Esse tipo de paralisia diante do perigo não é incomum. Estudos mostram que o instinto de autopreservação pode, paradoxalmente, nos imobilizar. Quando a mente entra em estado de choque, muitos não conseguem sequer reagir. A hesitação, nesse contexto, é um risco ainda maior do que a própria ameaça imediata.

Eu também vivi um episódio que reforçou essa percepção, esta semana. Durante uma missão oficial em Israel, fui surpreendido com o início do confronto entre Israel e Irã. A tensão tomou conta do ambiente, e diante da possibilidade real de escalada do conflito, minha intuição — compartilhada por alguns colegas — foi a de partir o quanto antes. Havia riscos na travessia até as fronteiras com a Jordânia, Egito ou Chipre (por mar): ausência de abrigos, trajetos desconhecidos, receio de bombardeios ou outras formas de ataques.

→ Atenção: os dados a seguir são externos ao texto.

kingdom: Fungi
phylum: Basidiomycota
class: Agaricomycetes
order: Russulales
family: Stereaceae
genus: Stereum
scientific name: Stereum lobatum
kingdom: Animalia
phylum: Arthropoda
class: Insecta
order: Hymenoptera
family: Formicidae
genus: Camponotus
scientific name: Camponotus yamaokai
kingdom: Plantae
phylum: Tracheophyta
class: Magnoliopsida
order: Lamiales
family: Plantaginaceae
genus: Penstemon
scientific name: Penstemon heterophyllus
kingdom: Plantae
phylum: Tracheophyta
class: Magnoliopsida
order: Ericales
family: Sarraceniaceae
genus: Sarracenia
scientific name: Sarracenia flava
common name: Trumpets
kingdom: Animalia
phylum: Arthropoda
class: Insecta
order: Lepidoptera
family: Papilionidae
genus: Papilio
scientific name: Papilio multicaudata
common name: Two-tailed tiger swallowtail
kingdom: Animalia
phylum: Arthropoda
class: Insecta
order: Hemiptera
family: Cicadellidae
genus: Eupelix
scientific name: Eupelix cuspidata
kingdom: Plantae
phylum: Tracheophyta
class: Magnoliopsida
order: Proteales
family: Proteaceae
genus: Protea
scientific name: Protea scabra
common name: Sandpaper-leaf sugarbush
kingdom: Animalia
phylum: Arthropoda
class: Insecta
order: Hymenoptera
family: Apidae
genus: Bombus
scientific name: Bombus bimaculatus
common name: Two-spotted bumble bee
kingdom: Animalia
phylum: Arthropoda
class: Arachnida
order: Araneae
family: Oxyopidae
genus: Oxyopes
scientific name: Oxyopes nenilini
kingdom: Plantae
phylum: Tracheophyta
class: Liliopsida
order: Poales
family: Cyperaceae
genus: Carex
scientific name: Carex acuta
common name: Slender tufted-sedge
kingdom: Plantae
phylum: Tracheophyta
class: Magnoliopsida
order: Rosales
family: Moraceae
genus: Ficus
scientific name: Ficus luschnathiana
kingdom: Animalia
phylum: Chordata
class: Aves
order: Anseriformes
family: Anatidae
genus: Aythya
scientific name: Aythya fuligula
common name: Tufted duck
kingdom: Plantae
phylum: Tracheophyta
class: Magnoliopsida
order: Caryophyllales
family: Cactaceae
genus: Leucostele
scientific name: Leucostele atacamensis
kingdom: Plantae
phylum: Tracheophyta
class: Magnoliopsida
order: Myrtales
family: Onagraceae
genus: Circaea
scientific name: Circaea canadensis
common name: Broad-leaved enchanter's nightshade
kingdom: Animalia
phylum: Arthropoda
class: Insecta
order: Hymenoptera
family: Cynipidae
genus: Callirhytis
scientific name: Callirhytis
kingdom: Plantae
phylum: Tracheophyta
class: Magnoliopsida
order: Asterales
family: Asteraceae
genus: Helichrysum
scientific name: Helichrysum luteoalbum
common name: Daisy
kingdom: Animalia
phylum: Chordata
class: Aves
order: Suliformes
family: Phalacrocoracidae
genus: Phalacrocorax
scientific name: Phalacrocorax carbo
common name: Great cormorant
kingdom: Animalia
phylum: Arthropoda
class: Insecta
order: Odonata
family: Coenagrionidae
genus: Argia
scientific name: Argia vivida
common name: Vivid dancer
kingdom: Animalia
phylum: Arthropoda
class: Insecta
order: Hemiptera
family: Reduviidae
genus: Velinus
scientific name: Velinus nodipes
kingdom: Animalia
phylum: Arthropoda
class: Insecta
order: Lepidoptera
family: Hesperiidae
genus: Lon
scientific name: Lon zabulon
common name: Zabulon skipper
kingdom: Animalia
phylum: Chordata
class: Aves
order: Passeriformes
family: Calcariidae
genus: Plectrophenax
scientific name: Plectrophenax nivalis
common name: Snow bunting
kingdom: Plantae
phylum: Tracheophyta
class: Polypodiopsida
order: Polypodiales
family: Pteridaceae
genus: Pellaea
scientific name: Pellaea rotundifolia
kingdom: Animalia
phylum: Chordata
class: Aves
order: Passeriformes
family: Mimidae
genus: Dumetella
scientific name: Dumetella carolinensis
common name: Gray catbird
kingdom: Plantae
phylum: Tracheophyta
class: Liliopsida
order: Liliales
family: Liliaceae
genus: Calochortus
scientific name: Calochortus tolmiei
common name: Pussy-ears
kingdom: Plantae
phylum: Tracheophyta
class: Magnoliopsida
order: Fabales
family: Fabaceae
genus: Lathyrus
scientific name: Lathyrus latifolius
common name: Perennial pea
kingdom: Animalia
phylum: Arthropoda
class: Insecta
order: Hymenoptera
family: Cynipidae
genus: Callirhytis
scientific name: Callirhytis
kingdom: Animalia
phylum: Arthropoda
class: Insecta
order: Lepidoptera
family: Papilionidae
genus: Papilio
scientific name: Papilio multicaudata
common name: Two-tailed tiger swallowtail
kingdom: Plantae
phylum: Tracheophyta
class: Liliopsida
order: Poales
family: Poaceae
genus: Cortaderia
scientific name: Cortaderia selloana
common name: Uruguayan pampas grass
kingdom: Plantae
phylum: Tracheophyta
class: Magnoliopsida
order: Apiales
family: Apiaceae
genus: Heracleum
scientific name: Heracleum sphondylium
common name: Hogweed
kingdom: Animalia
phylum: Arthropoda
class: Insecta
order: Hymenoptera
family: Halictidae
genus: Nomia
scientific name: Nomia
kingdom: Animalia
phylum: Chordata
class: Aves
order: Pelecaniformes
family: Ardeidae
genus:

Mas havia também um risco claro em permanecer: sermos surpreendidos por uma piora no cenário, com o fechamento das saídas, uso de armas não convencionais e maior exposição ao conflito.
Agimos. Conseguimos deixar o país em segurança. Os que hesitaram e preferiram esperar, ao verem nosso êxito, decidiram sair já no dia seguinte. Felizmente, também chegaram bem. Mas o aprendizado permanece: em certos momentos, não há margem para a dúvida.
A vida, assim como situações extremas, exige coragem e prontidão. Não se trata de agir impulsivamente, mas de reconhecer o momento em que a ação é o único caminho seguro. Esperar demais pode custar caro. Em tempos de crise — seja no céu em chamas ou em terra estrangeira sob bombardeios — a hesitação pode ser fatal. Agir com rapidez, por outro lado, pode ser a salvação. E a vida, essa sim, não costuma dar segundas chances.